National's parasitic micro-parties have been allowed to suck a tiny amount out of the body - in proportion to their insignificant size their policy gains have also been insignificant. The NZ Herald summarising what has been divied up so far (with the Maori Party yet to have their turn):

ACT

* John Banks ministerial portfolios: Regulatory Reform, Small Business, Associate Education, Associate Commerce.
* Establish Charter Schools (free, state-funded, independently run) to take over under-performing schools or set up new ones.
* Pass law to set cap on government spending limits but with no penalty if breached.
* Annual reporting by Treasury on the income gap with Australia.
* Pass law to require better explanations of regulation-making powers in new legislation.

UNITED FUTURE

* Peter Dunne ministerial portfolios: Revenue, Associate Health, Associate Conservation.
* Law to prevent any sell-down of SOEs beyond 49 per cent.
* Cease helicopter hunting of game on conservation estates.
* Cut Families Commission commissioners to one and fund parenting courses and relationship education in schools with the savings.
* Discussion paper on "flexi-super" - different rates depending on age of uptake.


It is all quite insignificant and closely aligns with National's policies anyway.

Act's capping of government expenditure (with no consequences for a breech in the proposed statute) is effectively already in place, the obsession with comparing economic penis size with Australia is pointless and and has no effect, and the regulatory bill will never overcome the irony that it is more regulation interfering with more regulation.

However the "Charter Schools" policy is of significance and despite being Act rhetoric for many years it appears it is probably more of a National brain-wave than an Act one. It is a back-door privatisation of the state school system and a back-door to attempt to erode the powerful teacher unions - as such it will meet fierce resistance. The philosophical basis and the practical consequences will be debated hotly and because the unions will fight it is no surprise that Key was on the radio this morning wanting to plough ahead with it as quickly as possible.

Record set

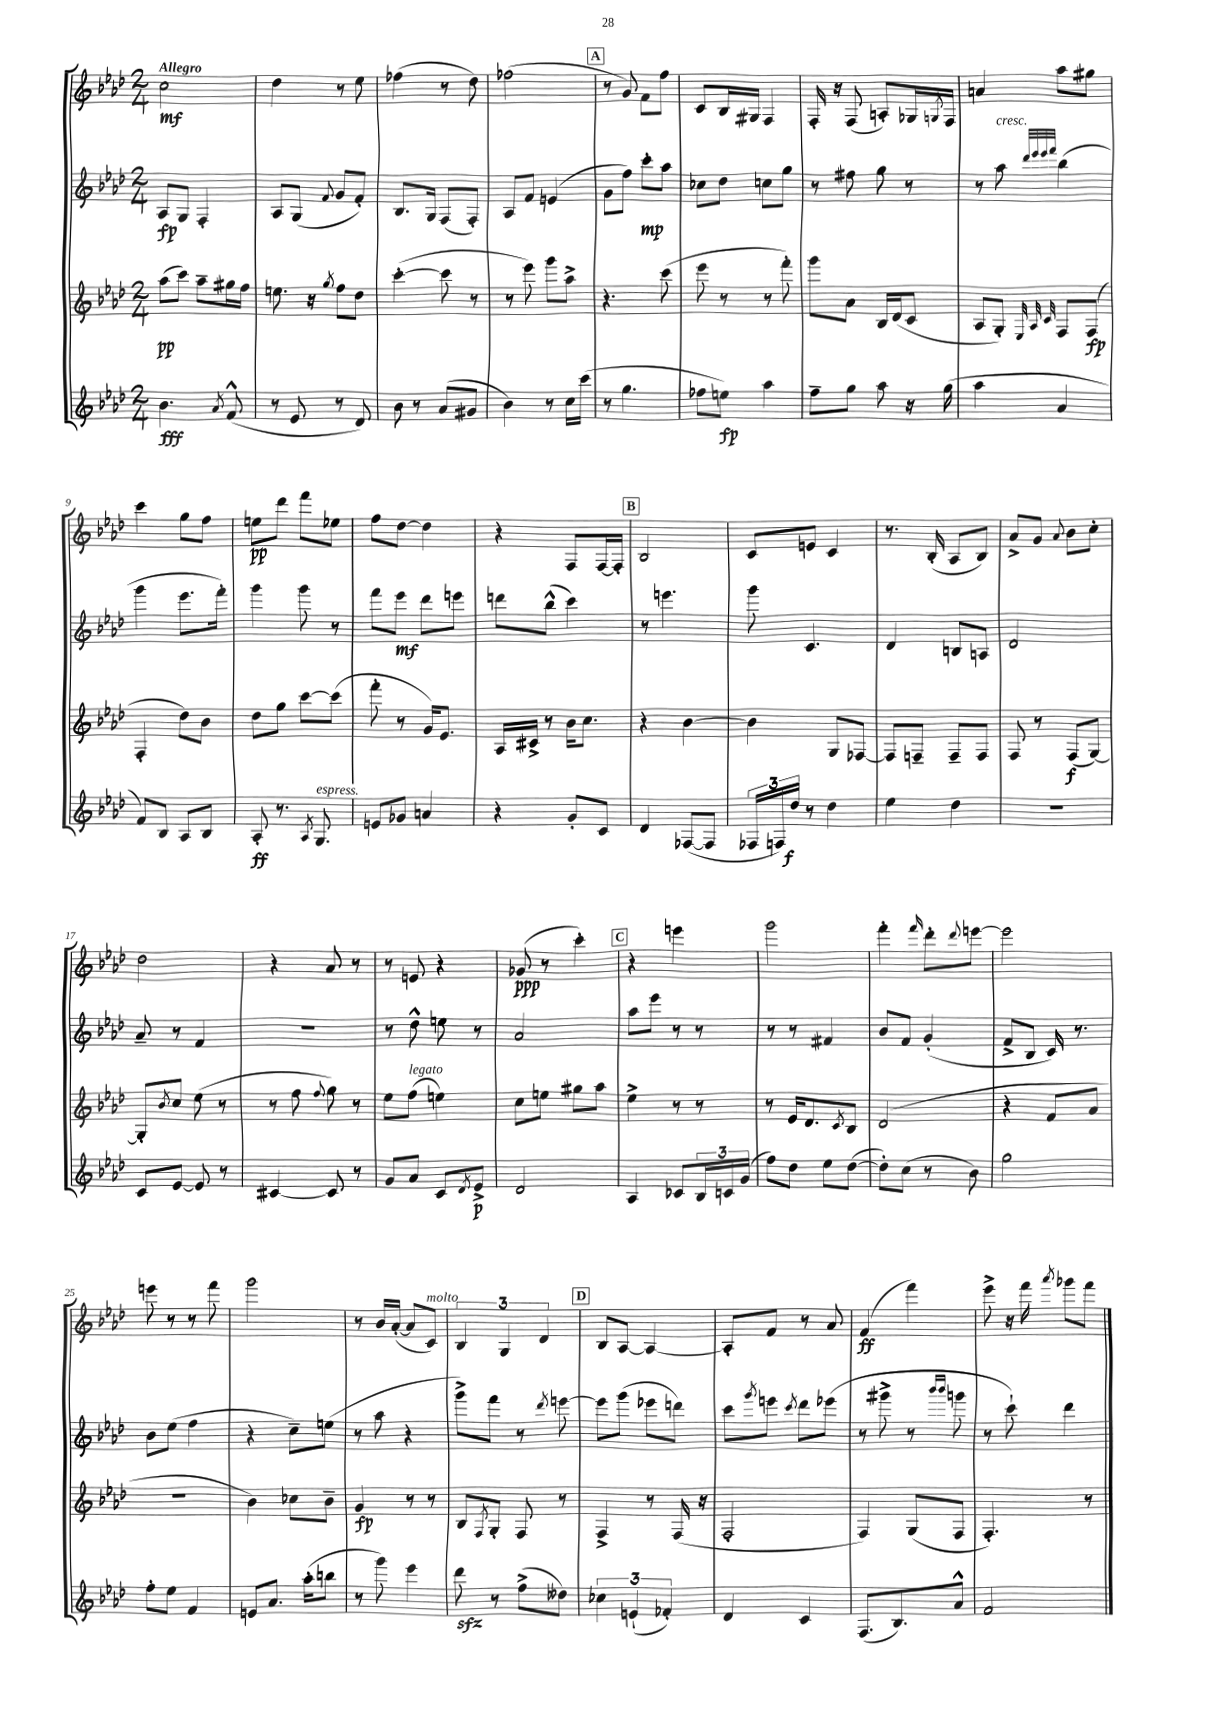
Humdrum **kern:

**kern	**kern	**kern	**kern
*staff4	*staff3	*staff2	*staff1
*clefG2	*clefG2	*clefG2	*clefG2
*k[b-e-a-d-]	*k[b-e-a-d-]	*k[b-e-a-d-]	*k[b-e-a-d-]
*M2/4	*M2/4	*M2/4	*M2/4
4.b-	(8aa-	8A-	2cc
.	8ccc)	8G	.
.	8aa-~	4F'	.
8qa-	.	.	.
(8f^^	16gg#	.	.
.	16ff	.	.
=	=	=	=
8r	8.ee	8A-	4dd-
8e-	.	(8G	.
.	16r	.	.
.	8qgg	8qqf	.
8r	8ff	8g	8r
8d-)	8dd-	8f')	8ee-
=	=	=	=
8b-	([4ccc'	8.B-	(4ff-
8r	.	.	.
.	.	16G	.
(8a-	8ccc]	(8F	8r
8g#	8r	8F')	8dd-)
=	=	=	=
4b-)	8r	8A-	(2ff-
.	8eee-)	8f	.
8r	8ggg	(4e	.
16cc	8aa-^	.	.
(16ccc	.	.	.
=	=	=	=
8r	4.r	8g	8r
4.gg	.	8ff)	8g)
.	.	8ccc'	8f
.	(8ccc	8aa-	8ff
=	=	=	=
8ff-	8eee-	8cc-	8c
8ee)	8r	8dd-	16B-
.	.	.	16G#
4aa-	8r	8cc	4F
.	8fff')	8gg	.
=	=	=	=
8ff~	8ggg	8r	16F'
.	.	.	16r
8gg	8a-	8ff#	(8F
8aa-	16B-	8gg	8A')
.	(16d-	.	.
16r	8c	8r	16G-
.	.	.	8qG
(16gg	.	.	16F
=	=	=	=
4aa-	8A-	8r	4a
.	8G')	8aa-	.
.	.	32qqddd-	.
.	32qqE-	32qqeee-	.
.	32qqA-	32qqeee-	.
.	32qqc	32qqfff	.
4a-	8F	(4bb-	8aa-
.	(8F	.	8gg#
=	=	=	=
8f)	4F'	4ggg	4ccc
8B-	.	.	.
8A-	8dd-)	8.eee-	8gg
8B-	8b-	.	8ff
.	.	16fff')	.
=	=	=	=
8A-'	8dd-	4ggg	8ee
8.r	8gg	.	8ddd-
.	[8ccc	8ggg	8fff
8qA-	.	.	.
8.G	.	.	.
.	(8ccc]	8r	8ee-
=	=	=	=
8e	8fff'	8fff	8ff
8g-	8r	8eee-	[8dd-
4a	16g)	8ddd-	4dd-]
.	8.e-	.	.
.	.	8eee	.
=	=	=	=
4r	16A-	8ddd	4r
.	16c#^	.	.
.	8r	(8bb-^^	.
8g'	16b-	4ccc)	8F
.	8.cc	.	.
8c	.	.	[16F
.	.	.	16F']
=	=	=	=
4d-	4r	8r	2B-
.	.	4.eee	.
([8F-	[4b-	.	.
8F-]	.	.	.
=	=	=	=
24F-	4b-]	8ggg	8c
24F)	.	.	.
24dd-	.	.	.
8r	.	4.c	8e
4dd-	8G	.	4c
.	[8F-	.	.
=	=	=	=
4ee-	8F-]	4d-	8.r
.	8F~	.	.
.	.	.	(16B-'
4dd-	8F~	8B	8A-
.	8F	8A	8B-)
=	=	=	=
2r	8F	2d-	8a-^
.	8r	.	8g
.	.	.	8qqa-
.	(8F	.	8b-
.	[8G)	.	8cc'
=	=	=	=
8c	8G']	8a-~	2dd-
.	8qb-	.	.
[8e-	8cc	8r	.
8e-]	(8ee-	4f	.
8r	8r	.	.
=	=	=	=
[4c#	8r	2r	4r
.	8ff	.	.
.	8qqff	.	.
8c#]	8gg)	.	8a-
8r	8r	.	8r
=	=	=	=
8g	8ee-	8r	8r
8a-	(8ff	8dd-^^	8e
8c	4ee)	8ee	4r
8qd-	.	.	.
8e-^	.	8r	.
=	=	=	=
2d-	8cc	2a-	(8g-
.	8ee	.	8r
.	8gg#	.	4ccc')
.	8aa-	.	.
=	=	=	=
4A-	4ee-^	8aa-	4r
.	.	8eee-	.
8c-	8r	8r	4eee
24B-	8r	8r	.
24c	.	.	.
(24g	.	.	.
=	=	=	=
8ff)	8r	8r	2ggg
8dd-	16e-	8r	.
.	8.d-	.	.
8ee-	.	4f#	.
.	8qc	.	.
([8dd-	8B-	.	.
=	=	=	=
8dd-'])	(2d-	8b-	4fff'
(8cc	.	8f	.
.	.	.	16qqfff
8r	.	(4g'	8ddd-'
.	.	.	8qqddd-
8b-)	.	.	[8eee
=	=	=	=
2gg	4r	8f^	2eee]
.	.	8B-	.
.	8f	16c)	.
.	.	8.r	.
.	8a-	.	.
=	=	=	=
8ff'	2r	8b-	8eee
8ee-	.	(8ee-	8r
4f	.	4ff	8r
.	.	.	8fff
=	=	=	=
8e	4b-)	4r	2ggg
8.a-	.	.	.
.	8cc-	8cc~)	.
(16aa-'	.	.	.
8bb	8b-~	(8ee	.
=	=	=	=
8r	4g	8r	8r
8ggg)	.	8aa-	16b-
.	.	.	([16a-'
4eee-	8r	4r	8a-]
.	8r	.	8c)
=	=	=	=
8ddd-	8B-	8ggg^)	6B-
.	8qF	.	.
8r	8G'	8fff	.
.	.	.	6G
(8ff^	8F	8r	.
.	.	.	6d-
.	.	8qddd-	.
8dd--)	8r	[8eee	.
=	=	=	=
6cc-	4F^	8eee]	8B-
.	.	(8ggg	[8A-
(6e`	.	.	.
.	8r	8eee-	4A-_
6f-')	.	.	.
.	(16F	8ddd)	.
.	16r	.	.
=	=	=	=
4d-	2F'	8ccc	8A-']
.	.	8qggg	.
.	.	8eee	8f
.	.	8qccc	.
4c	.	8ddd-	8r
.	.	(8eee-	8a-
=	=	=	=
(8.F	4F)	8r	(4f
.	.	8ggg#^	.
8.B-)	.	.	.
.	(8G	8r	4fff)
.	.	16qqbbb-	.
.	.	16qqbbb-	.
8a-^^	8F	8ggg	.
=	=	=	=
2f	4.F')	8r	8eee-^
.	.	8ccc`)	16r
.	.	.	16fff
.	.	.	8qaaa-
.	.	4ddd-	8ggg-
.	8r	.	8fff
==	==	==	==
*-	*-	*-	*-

Given problem 1
Return the part of the post on National's support-party deals between "UNITED FUTURE" and "49 per cent.", inclusive, copied word for word.
Given problem 2
Take the post on National's support-party deals further, starting right after its final sentence.

Output 1
UNITED FUTURE

* Peter Dunne ministerial portfolios: Revenue, Associate Health, Associate Conservation.
* Law to prevent any sell-down of SOEs beyond 49 per cent.

Output 2
When I recall the sorts of failure in some poorer schools and the type of failed leadership that entrenches poor performance and low expectations - like the head of a school in Tamaki (since closed I understand) who I can remember quoted as saying his school was only good for producing cleaners and low paid workers - there is evidence that the system at the bottom end of the decile ratings could do with a kick in the pants. But how companies and the private sector are supposed to achieve this radical transformation by way of destroying accountability to parents and giving free reign to the government's appointed managers to break teacher unions reeks of hidden agendas rather than quality education as the outcome. As with the bulk-funding scenario that National introduced in the 90's the pilot schemes will be little more than favouratism to the government's (ie. National's) preferred institutions. The first ones will be resourced and supported over and above what the future roll-out will be so it will appear that the scheme is working well - they will not be allowed to fail. The problem will be when they attempt to put it upon the reluctant mass of schools without the same funding.

From the agreement:

With respect to education, the parties have, in particular, agreed to implement a system, enabled under either sections 155 (Kura Kaupapa Maori) or 156 (Designated character schools), or another section if appropriate, of the Education Act, whereby school charters can be allocated in areas where educational underachievement is most entrenched. A series of charters would initially be allocated in areas such as South Auckland and Christchurch. Iwi, private and community (including Pacific Island) groups and existing educational providers would compete to operate a local school or start up a new one. Schools would be externally accountable and have a clearly-defined, ambitious mission. Public funding would continue to be on a per-child basis.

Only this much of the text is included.